Of these six, the Dash, Kappa
and Vavahara seem to be closely related to one another in
matter and treatment. They deal with various transgressions and the
punishments prescribed for these, in a very summary fashion. These texts
by themselves do not give any other background leading to the formulation
of the code of discipline. Neither do they give any information as to the
procedure of implementing a punishment against a transgressor. For these
details we have to depend solely on the cunnis and Bhasas
going with these which furnish us with the actual working of monadic,
jurisprudence in Jaina church.
Another point worth notice regarding
these texts is that their date is uncertain. Though the tradition holds
that Bhadrabahu, the sixth pontiff after Lord Mahavira was responsible for
the editing of these three texts on the basis of the information given in
the ninth Puvva (Rsimandalastotra, 166), the evidence is
inconclusive, for we do not know what items contributed to make the ninth
Puvva. Moreover, it is well known that there were more that
one Bhadrabahu known to the Jaina church history. However, as the case
stands, we are not in a position to look beyond the tradition in which
case we have to assign these texts to 4th/3rd century B.C. as this
particular Bhadrabahu is said to have flourished a couple of centuries
after Mahavira, —the exact date of his death being 170 years after the
Nirvana of Mahavira.
The date of Nisihasutta is again
a problem and it is not possible to be dogmatic about it. However, there
is a remarkable similarity between this text and the Vavahara sutta
as to the forms of punishment and the categories of transgressions.

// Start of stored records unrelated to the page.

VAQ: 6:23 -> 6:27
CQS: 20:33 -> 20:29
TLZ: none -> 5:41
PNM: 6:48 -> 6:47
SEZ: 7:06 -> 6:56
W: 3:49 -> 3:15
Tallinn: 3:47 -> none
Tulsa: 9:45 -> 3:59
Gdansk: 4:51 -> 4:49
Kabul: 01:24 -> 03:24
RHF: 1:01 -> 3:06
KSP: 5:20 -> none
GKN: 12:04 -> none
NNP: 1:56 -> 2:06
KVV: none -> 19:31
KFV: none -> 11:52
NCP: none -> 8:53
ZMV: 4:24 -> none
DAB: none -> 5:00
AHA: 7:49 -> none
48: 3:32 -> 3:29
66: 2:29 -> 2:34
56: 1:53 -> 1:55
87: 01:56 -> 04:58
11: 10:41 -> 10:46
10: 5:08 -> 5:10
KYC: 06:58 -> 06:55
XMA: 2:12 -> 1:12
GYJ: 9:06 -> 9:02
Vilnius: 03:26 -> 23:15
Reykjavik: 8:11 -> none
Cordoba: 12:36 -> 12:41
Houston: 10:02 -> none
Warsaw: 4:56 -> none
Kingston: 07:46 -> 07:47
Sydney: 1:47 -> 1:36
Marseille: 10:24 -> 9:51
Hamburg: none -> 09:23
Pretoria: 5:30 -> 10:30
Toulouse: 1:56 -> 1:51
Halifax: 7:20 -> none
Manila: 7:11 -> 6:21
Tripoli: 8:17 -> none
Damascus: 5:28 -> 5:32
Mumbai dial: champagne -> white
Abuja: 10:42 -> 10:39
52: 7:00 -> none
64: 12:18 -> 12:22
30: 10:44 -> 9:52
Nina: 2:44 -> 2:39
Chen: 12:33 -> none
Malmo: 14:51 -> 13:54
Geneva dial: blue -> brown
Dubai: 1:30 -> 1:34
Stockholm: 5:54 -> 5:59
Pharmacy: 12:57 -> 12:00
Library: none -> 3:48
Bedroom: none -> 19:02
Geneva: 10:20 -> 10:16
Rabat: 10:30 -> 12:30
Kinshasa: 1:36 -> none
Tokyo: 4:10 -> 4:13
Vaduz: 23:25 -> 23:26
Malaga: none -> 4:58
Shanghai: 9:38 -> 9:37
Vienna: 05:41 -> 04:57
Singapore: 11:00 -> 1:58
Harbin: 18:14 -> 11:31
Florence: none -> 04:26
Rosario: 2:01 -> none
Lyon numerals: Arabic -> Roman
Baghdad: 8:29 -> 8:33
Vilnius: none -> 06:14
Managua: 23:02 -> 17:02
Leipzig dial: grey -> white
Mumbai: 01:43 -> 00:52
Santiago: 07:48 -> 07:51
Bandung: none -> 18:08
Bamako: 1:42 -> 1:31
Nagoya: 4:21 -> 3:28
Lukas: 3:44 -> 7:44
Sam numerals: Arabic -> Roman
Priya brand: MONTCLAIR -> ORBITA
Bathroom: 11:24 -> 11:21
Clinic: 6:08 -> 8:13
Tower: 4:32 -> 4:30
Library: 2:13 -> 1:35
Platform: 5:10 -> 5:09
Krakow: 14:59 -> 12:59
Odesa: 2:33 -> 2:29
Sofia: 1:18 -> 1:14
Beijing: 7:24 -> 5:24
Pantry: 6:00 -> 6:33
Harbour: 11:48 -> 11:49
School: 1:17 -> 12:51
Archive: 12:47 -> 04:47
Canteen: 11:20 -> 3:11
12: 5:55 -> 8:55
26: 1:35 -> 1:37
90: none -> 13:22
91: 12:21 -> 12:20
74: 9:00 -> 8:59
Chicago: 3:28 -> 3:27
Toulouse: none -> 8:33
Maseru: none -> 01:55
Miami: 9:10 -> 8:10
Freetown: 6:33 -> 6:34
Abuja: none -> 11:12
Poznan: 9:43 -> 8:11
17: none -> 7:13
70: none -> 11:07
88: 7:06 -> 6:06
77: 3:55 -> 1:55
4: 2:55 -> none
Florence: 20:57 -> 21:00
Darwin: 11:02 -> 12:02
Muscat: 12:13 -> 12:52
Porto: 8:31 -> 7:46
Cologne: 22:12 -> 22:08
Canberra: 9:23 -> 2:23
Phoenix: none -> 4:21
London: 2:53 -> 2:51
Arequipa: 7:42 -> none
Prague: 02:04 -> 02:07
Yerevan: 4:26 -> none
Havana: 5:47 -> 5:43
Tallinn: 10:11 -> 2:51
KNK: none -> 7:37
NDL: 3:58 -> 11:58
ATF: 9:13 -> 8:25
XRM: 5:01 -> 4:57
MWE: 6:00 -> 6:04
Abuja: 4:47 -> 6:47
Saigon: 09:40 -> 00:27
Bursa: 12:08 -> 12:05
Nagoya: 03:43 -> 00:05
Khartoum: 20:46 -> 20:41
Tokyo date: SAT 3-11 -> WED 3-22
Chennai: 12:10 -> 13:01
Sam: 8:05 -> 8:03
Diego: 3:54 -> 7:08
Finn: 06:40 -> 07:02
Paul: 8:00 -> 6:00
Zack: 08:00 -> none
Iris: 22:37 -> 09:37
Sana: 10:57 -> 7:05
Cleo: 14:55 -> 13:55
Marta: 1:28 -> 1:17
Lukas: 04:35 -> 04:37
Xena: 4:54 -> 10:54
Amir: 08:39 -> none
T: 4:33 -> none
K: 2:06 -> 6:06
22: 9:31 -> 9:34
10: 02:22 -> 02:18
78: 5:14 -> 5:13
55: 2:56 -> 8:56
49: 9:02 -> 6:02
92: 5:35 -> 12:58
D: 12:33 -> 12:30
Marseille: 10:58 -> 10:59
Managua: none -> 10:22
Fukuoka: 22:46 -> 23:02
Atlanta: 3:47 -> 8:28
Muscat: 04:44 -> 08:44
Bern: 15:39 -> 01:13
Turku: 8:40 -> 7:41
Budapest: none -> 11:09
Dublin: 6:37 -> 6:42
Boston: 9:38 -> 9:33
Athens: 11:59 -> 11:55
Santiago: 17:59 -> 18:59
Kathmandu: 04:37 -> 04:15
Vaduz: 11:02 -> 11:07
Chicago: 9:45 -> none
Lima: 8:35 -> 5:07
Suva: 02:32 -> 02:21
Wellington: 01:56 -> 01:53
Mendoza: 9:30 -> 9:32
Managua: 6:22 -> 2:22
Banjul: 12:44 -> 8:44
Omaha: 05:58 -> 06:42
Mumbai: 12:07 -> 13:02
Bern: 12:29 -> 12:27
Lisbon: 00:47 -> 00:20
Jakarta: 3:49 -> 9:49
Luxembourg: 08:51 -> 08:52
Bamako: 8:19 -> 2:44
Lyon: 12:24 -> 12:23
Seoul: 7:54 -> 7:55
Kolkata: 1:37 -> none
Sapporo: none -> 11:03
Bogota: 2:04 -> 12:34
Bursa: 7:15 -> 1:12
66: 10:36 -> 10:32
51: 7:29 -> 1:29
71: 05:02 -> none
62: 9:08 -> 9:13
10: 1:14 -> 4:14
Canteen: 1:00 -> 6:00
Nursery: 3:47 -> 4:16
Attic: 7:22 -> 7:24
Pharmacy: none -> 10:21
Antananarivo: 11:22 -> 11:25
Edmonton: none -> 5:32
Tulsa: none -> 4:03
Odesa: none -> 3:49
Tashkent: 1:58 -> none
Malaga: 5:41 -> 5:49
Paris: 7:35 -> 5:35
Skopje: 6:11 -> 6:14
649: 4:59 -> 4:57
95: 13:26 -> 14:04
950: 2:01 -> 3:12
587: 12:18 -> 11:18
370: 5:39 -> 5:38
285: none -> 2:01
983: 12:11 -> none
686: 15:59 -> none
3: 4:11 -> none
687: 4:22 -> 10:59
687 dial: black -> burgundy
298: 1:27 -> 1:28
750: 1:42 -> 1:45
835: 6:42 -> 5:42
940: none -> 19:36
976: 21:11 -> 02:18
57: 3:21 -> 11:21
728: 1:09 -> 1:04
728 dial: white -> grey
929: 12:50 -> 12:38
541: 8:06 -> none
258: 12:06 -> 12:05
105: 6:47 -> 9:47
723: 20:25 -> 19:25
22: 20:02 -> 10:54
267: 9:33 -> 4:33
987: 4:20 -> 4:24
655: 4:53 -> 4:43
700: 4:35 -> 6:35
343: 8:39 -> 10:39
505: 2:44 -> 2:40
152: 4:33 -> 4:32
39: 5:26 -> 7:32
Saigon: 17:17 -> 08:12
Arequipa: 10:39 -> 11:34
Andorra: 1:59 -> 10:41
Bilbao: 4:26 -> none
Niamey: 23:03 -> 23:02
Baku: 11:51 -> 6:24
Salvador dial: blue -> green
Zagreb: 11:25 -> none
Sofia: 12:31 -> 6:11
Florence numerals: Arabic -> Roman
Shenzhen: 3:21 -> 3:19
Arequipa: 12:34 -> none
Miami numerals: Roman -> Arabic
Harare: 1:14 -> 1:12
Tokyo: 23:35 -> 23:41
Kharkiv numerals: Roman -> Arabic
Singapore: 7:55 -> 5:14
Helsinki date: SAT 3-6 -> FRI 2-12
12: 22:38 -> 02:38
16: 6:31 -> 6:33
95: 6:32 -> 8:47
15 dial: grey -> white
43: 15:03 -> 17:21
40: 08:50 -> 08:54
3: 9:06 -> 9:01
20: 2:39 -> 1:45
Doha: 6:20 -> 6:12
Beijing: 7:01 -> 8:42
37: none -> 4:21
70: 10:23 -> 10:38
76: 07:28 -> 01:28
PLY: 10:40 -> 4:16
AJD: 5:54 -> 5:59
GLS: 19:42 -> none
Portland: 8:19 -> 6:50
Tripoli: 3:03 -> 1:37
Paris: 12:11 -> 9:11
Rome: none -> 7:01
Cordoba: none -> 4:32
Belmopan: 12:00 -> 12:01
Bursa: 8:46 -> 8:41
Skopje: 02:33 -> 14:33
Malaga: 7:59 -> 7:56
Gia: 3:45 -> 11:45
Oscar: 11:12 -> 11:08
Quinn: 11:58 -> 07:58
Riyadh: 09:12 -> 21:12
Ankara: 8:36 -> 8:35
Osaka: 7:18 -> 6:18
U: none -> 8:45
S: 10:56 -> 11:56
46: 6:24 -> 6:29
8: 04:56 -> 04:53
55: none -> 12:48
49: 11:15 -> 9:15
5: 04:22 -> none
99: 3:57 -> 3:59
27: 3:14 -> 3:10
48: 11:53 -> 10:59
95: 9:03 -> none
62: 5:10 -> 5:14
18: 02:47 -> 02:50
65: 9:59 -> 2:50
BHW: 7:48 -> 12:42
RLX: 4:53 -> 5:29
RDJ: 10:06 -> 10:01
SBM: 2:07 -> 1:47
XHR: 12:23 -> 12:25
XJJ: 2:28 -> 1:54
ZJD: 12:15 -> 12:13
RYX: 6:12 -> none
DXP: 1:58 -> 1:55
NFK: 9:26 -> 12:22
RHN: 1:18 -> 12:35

Emphasizing the similarity between Nisiha and the Culas of
Ayarangasutta, Winternitz opines that both these texts probably had
a common source of origin. (Winterniz, Hil, pp.464-65).
As to the Mahanisiha, we are on
still more unstable grounds. The nature of the language and the mention of
Tantric practices and non-canonical texts in this work are
perplexing. On the strength of these points, Winternitz puts it to a
period later than that of Panda and Oha Nijjuttis and goes
to the extent of questioning its position as a text of the canon.
One point regarding
Dasasuyakhhandah referred to: above, may be worthwhile mention. Here
in this text is a portion designated as the 'samayari' dealing with
the rules of rain-retreat etc. This has been attributed to Bhadrabahu. Yet
when we find references to persons and church units posterior to
Bhadrabahu, we have to conclude that only the-portion of 'samayari'
might be attributed to Bhadrabahu, while the rest may be a later addition.
Pancakappa is not extant now. So
nothing can be said about it. The Jiyakappa, which replaces it, has been
attributed to Jinabhadra who is said to have flourished in about the 6th
century A.D. or a little prior to that. (Information kindly
supplied by Dr. Upadhye. It is thus clear that Jiyakappa
cannot be equated with other texts in chronology.
Even though basically most of the
information regarding monastic jurisprudence can be culled from these
texts, it does not mean that these are the sole repositories of such
information. For instance, the Thanangasutta also mentions various
payachittas and some transgressions. The Pined and the
Oha-Nijjuttis, which are sometime grouped with the cheyasuttas,
give abundant information regarding daily monastic life and the
transgressions connected with the requisites of a monk, whereas the rules
governing the formation of a unit of monks called the Gauche and
the working of it are incorporated in the Gacchayara Painnaya.